6. La "fiscalité écologique" pèse peu dans les recettes de l'Etat: mesure emblématique, la taxe carbone représente 4,5 milliards d'euros de recettes "brutes" attendues en 2010. Ce montant se décompose en 4,1 milliards de taxe carbone à proprement parler plus 0,4 milliards d'augmentation de la TVA. Fixée à 17 euros la tonne de carbone émise, elle devrait augmenter de 4,11 centimes le prix du litre d'essence, et de 4,52 centimes celui du litre de diesel ou du fioul domestique. Le coût moyen de la taxe carbone par foyer fiscal est estimé à 74 euros par an.
Les autres mesures fiscalement "vertes" du budget 2010 sont financièrement anecdotiques, comme l'éco-prêt à taux zéro (80 millions d'euros d'exonérations en 2010). Au total, la fiscalité écologique pèse moins de 0,1% des prélèvements obligatoires (834 milliards d'euros, Sécu comprises).

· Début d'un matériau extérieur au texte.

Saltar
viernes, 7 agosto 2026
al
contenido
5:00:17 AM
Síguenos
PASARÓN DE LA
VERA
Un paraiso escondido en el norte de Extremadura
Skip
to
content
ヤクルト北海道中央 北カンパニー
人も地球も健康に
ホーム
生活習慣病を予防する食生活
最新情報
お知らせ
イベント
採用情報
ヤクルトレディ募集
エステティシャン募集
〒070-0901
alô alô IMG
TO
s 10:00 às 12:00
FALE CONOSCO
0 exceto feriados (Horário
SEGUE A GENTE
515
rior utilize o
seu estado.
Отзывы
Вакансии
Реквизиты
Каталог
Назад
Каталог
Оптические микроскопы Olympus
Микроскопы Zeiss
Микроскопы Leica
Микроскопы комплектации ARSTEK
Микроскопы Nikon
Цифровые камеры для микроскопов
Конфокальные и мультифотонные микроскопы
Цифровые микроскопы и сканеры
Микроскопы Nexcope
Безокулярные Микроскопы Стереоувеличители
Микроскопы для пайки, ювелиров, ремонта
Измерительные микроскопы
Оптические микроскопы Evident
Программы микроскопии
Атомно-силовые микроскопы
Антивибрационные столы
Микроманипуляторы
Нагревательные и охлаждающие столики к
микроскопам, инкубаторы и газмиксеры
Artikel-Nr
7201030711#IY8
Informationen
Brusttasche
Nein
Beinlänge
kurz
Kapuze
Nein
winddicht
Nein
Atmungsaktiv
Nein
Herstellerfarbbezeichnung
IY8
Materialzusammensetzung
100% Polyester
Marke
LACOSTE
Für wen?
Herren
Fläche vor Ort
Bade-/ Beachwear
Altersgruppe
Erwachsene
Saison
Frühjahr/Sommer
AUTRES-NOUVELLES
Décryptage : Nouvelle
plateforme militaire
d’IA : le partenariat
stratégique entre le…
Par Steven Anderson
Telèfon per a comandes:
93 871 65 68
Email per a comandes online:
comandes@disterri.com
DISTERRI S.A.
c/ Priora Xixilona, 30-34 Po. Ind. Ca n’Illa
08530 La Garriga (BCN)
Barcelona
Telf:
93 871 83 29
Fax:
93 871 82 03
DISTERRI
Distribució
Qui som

7. La compensation de la taxe carbone sera injuste : le projet de budget prévoit une compensation pour les ménages, qui coûtera 2,65 milliards d'euros, par le biais d'un crédit d'impôt ou, pour les foyers non imposables, d'un chèque vert non imposable. Cette compensation, forfaitaire, ne sera pas liée au niveau de revenu du ménage, ni à sa consommation réelle d'énergie fossile. Tout au plus le gouvernement a-t-il prévu de distinguer les ménages vivant en zones urbaines avec transports collectifs (PTU) des autres : "Ainsi, pour les foyers fiscaux résidant dans un PTU, le crédit s’élèvera à 46 euros pour un célibataire et 92 euros pour un couple sans enfant, plus 10 euros par personne à charge. Pour ceux résidant en dehors d’un PTU, le montant du crédit s’élèvera à 61 euros pour un célibataire et 122 euros pour un couple sans enfant, plus 10 euros par personne à charge."